Over and over again, all through her life, Fannie was told she wasn't wanted and couldn't belong, just because she had dark skin.

When she was forty years old and living in the city of Chicago, some women invited her to join a women's club. But some other women in the club said, “We don't want her here. She's dark, so she can't belong. If she stays, we'll all go.” The people in the club argued about it for more than a year. Finally, they voted to let Fannie in. But when she joined, those other women left.

Now, Fannie didn't like that. It hurts when people won't let you belong. It hurts when people don't want you around. Some days Fannie felt angry about it. Some days she felt sad.

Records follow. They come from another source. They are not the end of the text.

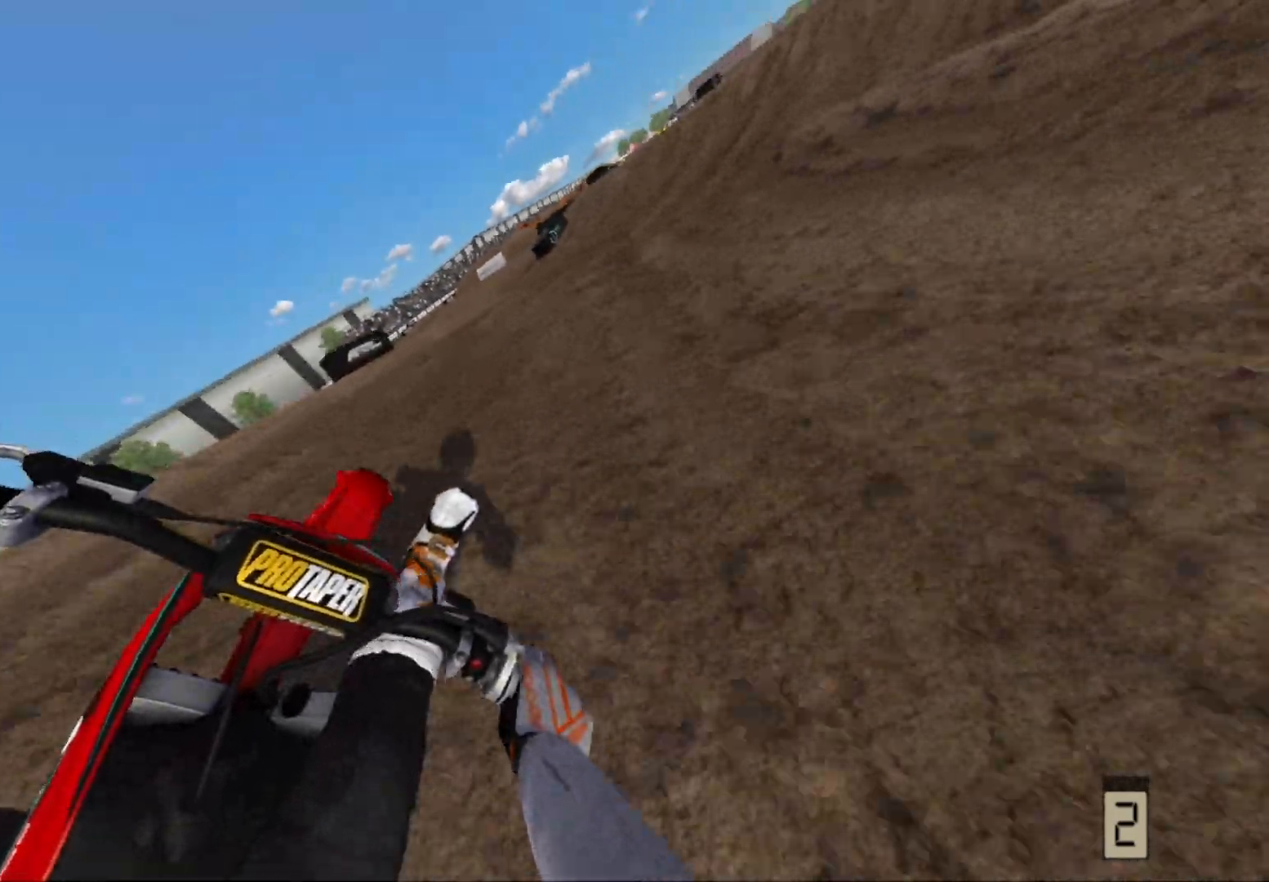
{"buttons": ["R2"], "left_stick": "down-left", "right_stick": "center", "events": [[50, "left_stick", "center"], [500, "left_stick", "down-left"]]}
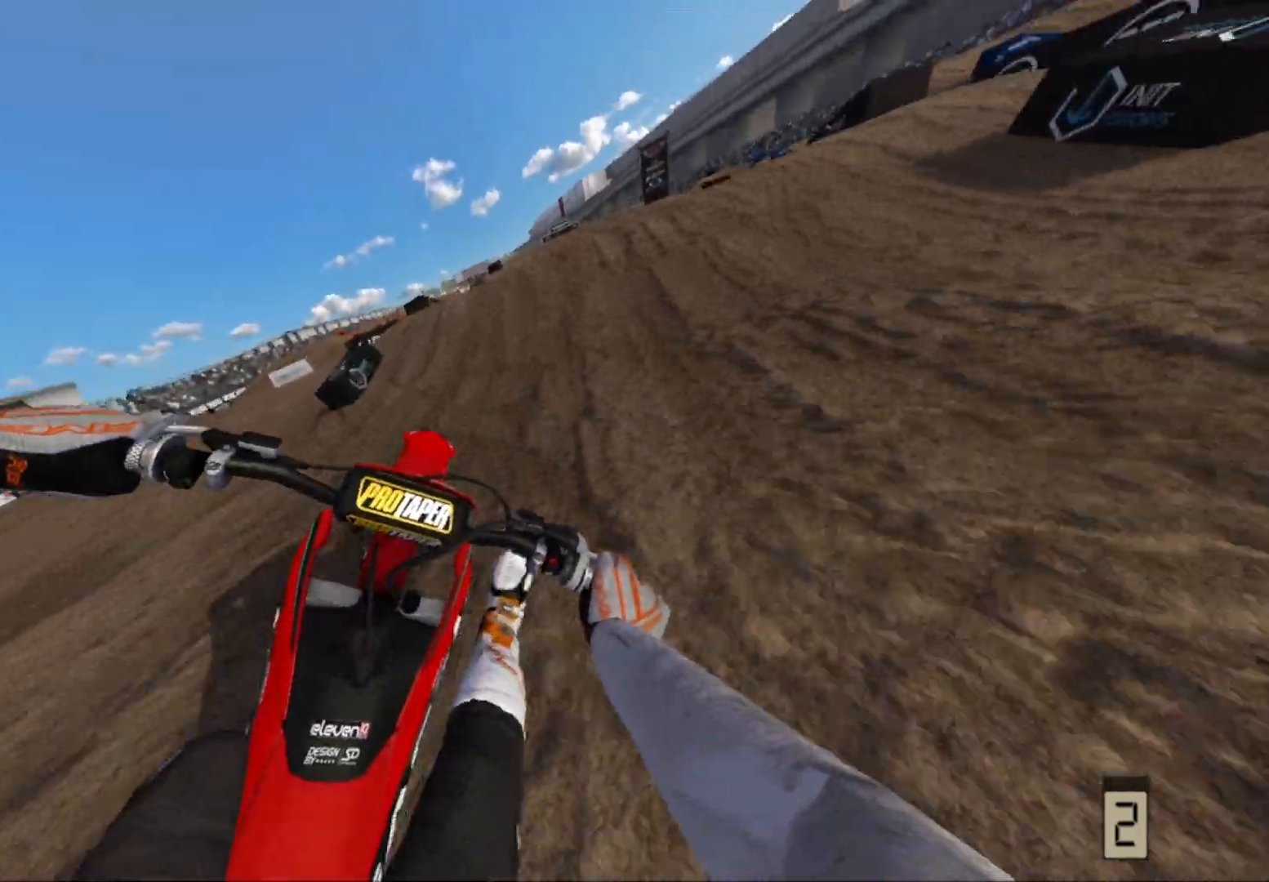
{"buttons": ["R2"], "left_stick": "right", "right_stick": "up", "events": [[250, "left_stick", "center"], [467, "right_stick", "up"], [483, "left_stick", "right"]]}
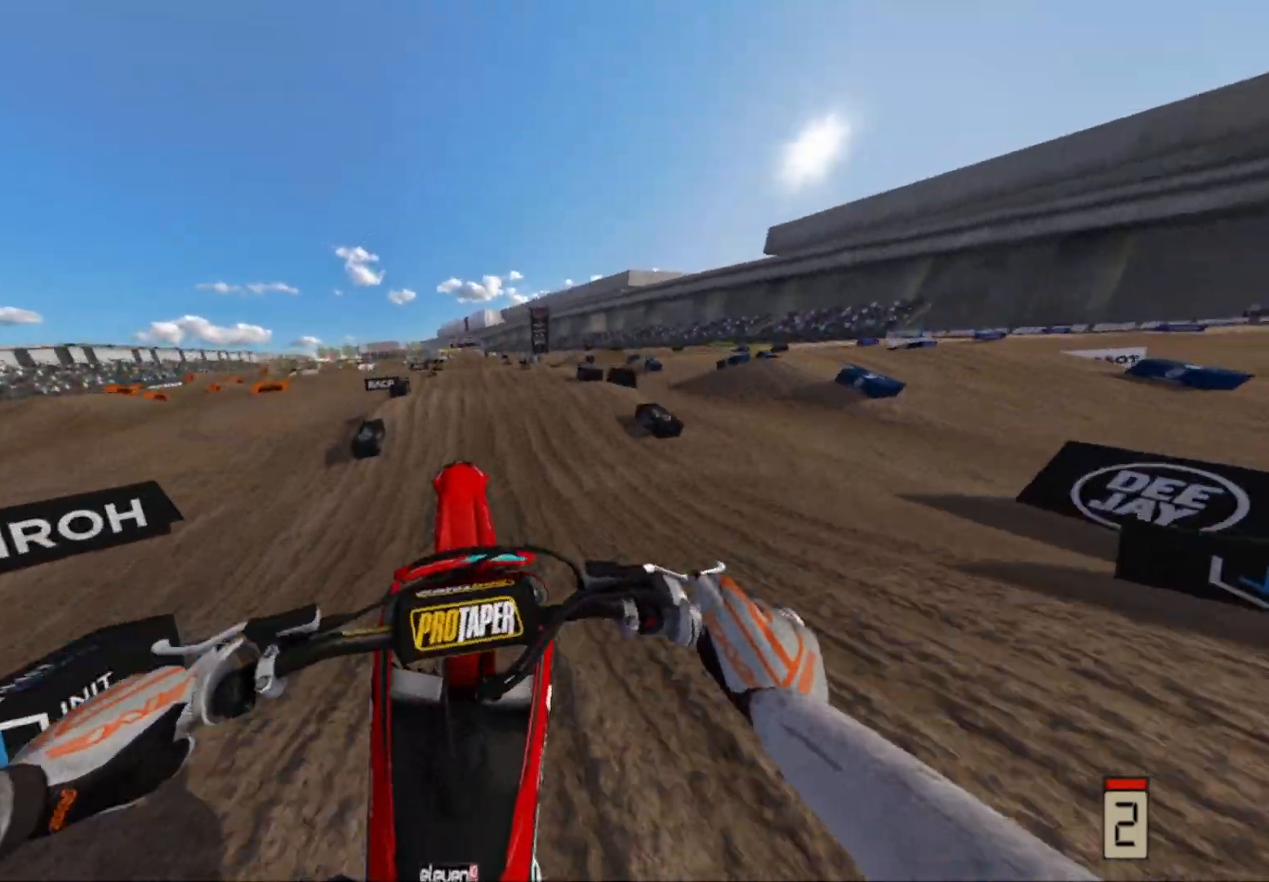
{"buttons": [], "left_stick": "down-left", "right_stick": "center", "events": [[117, "R2", "up"], [233, "right_stick", "center"], [400, "left_stick", "down"], [467, "left_stick", "down-left"]]}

But most days, Fannie had no time to feel angry or sad, because she was busy making groups of her own. Fannie knew how much it hurt to be left out. And she knew it would be a lot easier, and more fun, to get things done together with others, than by yourself. She and her husband, the lawyer S. Laing Williams, joined the All Souls Unitarian Church in Chicago. They helped start a hospital, where everyone was welcome, no matter the color of their skin. They created a group to study art and music.

Fannie Barrier Williams helped start a home for girls in Chicago, and she started a center where people could live together, no matter the color of their skin. She was part of the group that started the National Association for the Advancement of Colored People (the NAACP), along with Frederick Douglass, Ida Wells Barnett, Frances Watkins Harper, and W.E.B. DuBois.

Fannie also worked with suffragists like Susan B. Anthony, helping women get the chance to vote. Because back then, remember, people thought that men were better than women. Women couldn't own property or have a bank account or vote in elections.

In 1920, when Fannie was sixty-five years old, women were finally allowed to vote. And about fifty years after that, people starting letting everyone vote and everyone belong to groups, no matter the color of their skin.

Fannie Barrier Williams didn't live to see that. She didn't live long enough to see the United States of America become a place where most of the people believe that everyone is equal.

But she helped make it happen. When some groups kept people out, Fannie Barrier Williams started groups that let everyone in. When the laws of our country said she and thousands of others couldn't belong because of the color of their skin or the church they went to or because they were girls instead of boys, Fannie Barrier Williams worked to change the laws so that everyone could belong – and would belong – no matter what.